### Provided text
Chaotic scattering in ultracold atom-ion collisions

TL;DR

This paper demonstrates classical chaos in ultracold atom-ion collisions through numerical simulations, revealing sensitive dependence on initial conditions and potential quantum chaos signatures.

Contribution

It provides the first evidence of classical chaos in ultracold atom-ion collisions under experimentally relevant conditions and quantifies this chaos via fractal dimensions.

Findings

Chaotic dynamics depend on mass ratios and trapping frequencies.

Fractal dimension quantifies the chaos in scattering dynamics.

Chaos appears at specific energy scales in the system.

Saved entries:
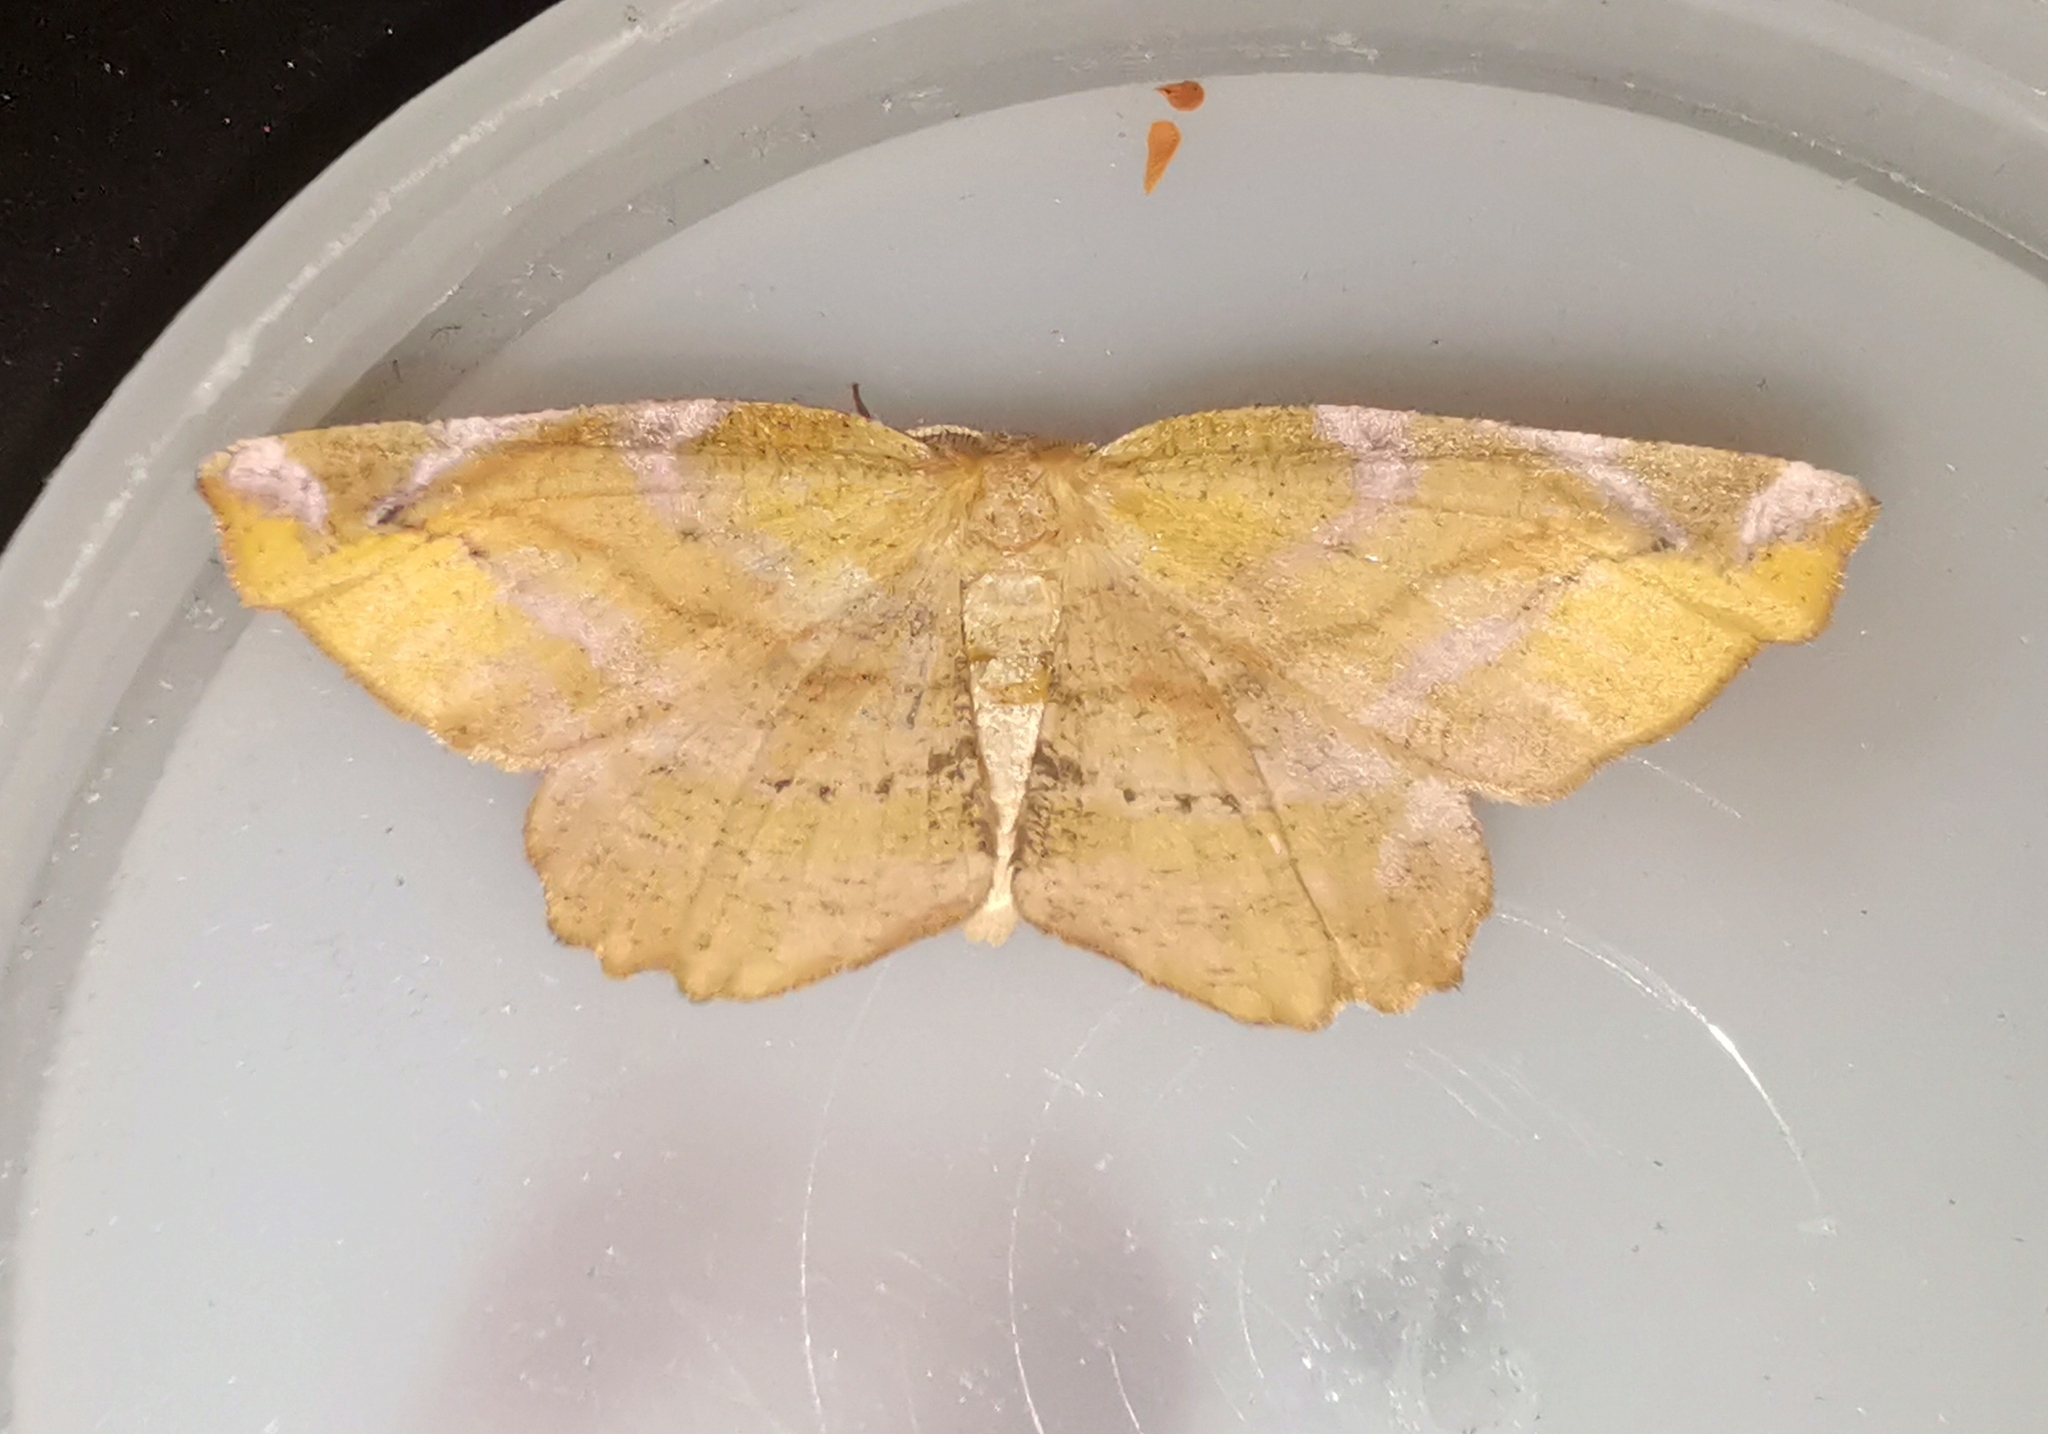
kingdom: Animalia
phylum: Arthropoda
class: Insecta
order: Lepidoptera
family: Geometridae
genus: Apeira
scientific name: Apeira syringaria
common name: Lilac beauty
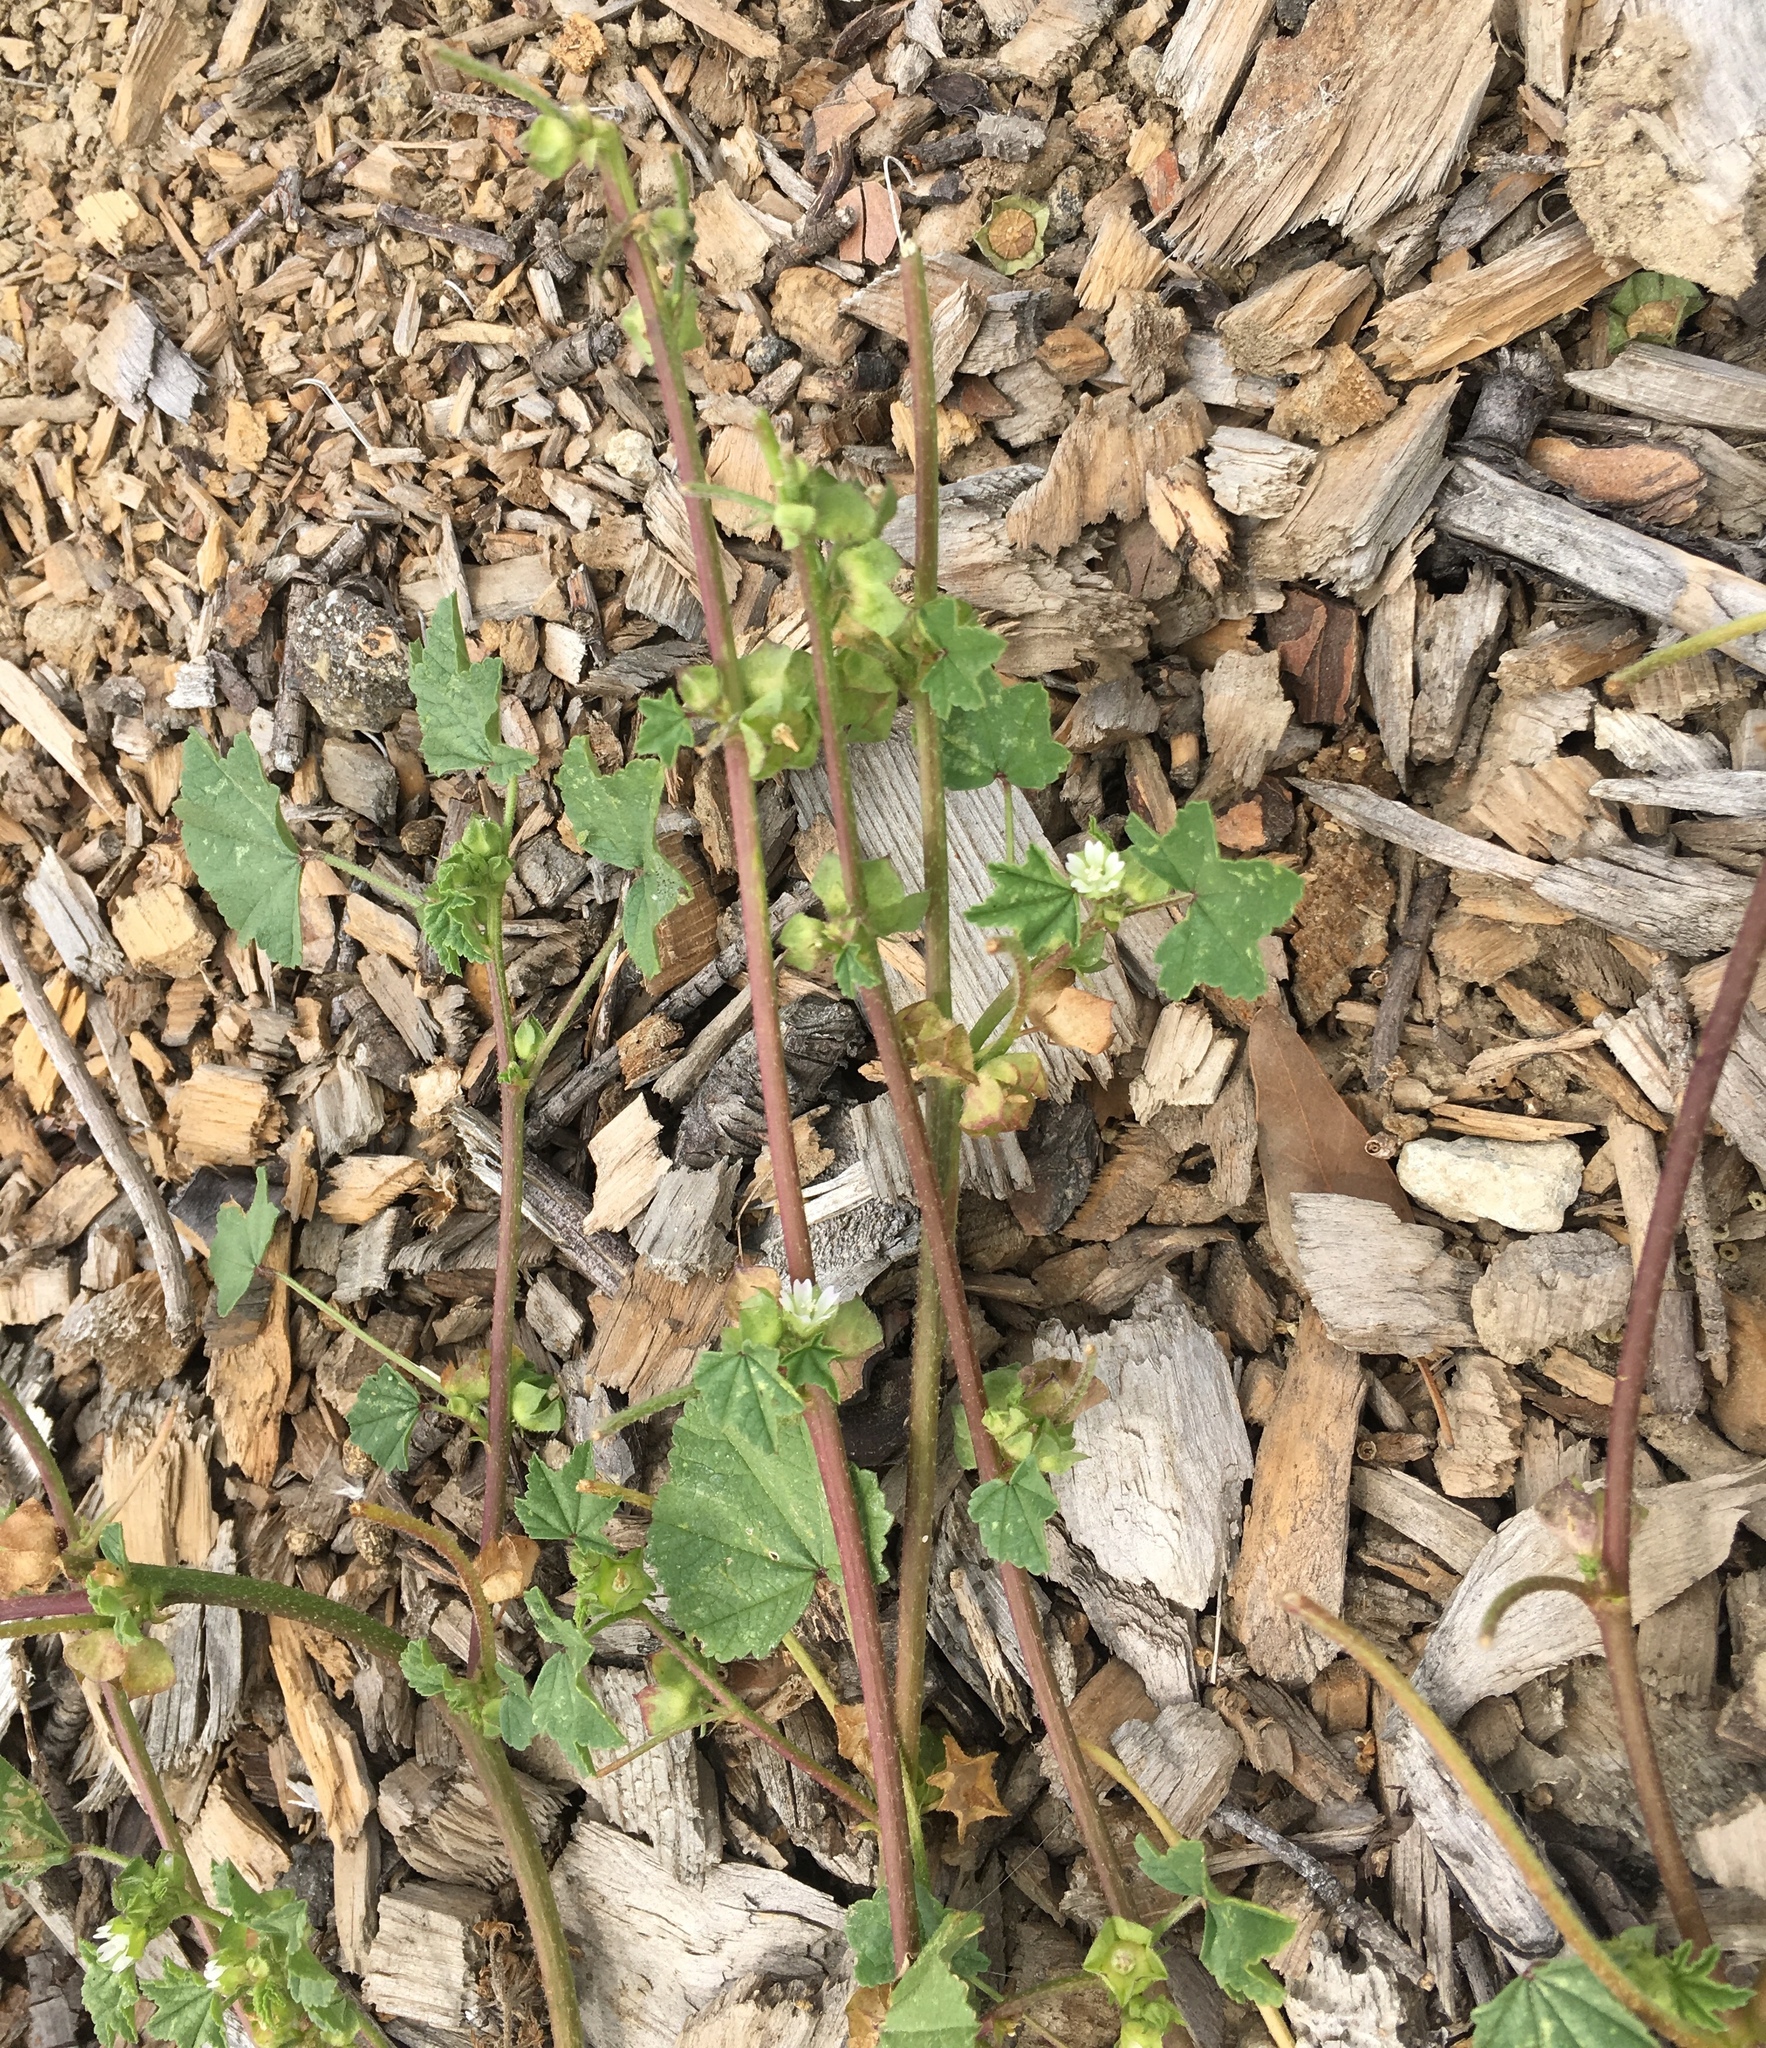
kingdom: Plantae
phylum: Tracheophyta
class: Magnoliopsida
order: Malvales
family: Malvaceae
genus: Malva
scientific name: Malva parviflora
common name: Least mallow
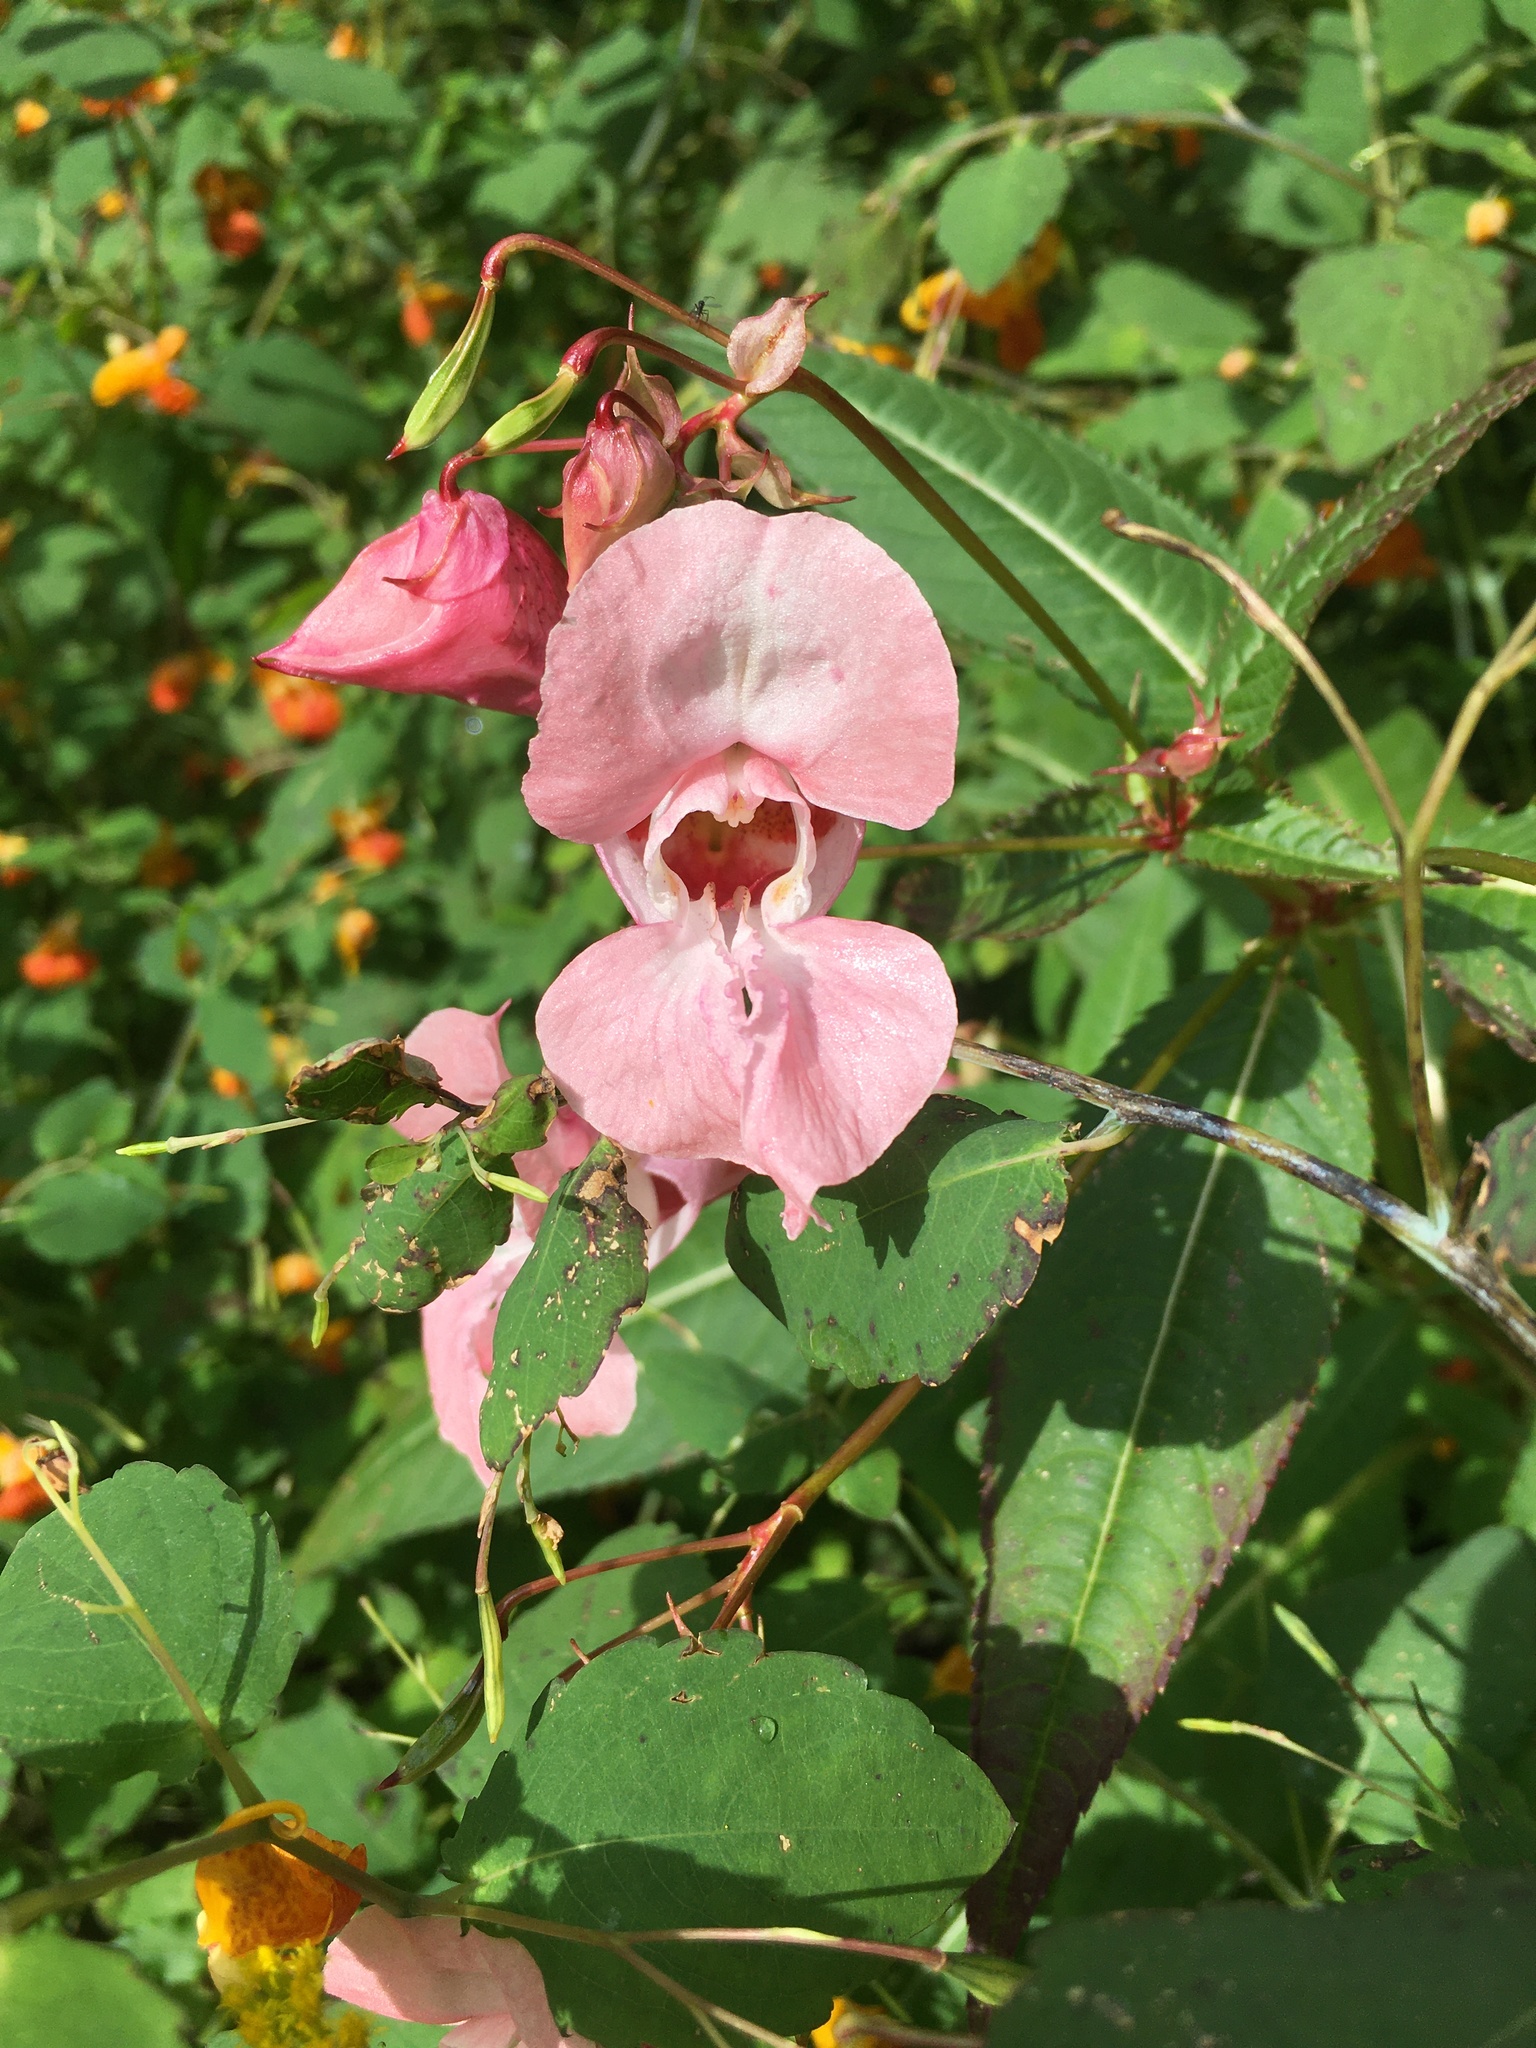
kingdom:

### Task instructions
1. Rewrite the chaotic scattering summary starting at "Contribution" and ending at "in scattering dynamics.", with "trapping frequencies" replaced by "trap frequencies".
2. According to the summary on chaotic scattering in atom-ion collisions, which two factors do the chaotic dynamics depend on?
3. Resume the summary on chaotic scattering in ultracold atom-ion collisions after its last finding.

### Answers by task
1.
Contribution

It provides the first evidence of classical chaos in ultracold atom-ion collisions under experimentally relevant conditions and quantifies this chaos via fractal dimensions.

Findings

Chaotic dynamics depend on mass ratios and trap frequencies.

Fractal dimension quantifies the chaos in scattering dynamics.

2. Mass ratios and trapping frequencies.

3.
Abstract

We report on signatures of classical chaos in ultracold collisions between a trapped ion and a free atom. Using numerical simulations, we show that the scattering dynamics can be highly sensitive to initial conditions for various mass ratios and trapping frequencies, indicating the onset of chaos. We quantify this chaotic dynamics by calculating its fractal dimension. We show that for a trapped $^{88}$Sr$^+$ ion and a free $^{87}$Rb atom chaotic dynamic appears under experimentally relevant conditions, and find its characteristic energy scale. The observation of classical chaos in atom-trapped-ion collisions suggests that signatures of quantum chaos might appear, for example, through a Wigner-Dyson distribution of collisional resonances.